§ **The task**
Please rewrite the text of the material below, changing "Encyclopedia" to "Dictionary" wherever it occurs and keeping everything else the same. Leave out the pictures.

__________

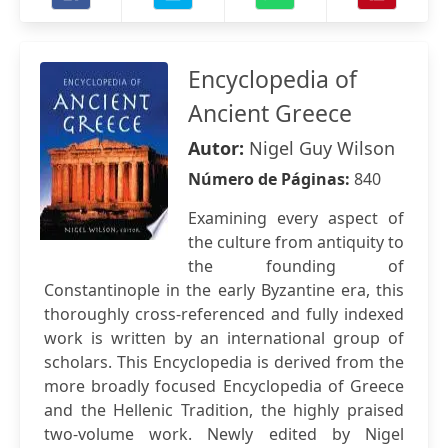
Encyclopedia of
Ancient Greece
Autor:
Nigel Guy Wilson
Número de Páginas:
840
Examining every aspect of
the culture from antiquity to
the founding of
Constantinople in the early Byzantine era, this
thoroughly cross-referenced and fully indexed
work is written by an international group of
scholars. This Encyclopedia is derived from the
more broadly focused Encyclopedia of Greece
and the Hellenic Tradition, the highly praised
two-volume work. Newly edited by Nigel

__________

§ **Written response**
Dictionary of
Ancient Greece
Autor:
Nigel Guy Wilson
Número de Páginas:
840
Examining every aspect of
the culture from antiquity to
the founding of
Constantinople in the early Byzantine era, this
thoroughly cross-referenced and fully indexed
work is written by an international group of
scholars. This Dictionary is derived from the
more broadly focused Dictionary of Greece
and the Hellenic Tradition, the highly praised
two-volume work. Newly edited by Nigel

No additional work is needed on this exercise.